━━━ LISTED RECORDS

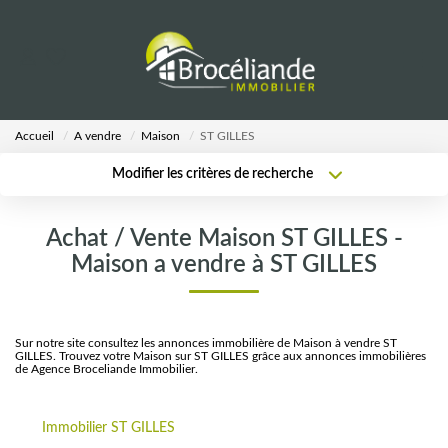
VENTES
Accueil
A vendre
Maison
ST GILLES
LOCATIONS
Modifier les critères de recherche
Type de transaction
Localisation
Acheter
Localisation
ESTIMATION
Achat / Vente Maison ST GILLES -
Type de bien
Sélectionnez...
Surface min
Maison a vendre à ST GILLES
AGENCE
Plus de critères
Budget max
Notre Équipe
Sur notre site consultez les annonces immobilière de Maison à vendre ST
GILLES. Trouvez votre Maison sur ST GILLES grâce aux annonces immobilières
Créer une alerte
de Agence Broceliande Immobilier.
CALCULETTES
Immobilier ST GILLES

━━━━━━

**TASK STATEMENT**: Although the records contain pictures, restate them word for word with those pictures left out.

**SOLUTION FOR THIS EXERCISE**:
VENTES
Accueil
A vendre
Maison
ST GILLES
LOCATIONS
Modifier les critères de recherche
Type de transaction
Localisation
Acheter
Localisation
ESTIMATION
Achat / Vente Maison ST GILLES -
Type de bien
Sélectionnez...
Surface min
Maison a vendre à ST GILLES
AGENCE
Plus de critères
Budget max
Notre Équipe
Sur notre site consultez les annonces immobilière de Maison à vendre ST
GILLES. Trouvez votre Maison sur ST GILLES grâce aux annonces immobilières
Créer une alerte
de Agence Broceliande Immobilier.
CALCULETTES
Immobilier ST GILLES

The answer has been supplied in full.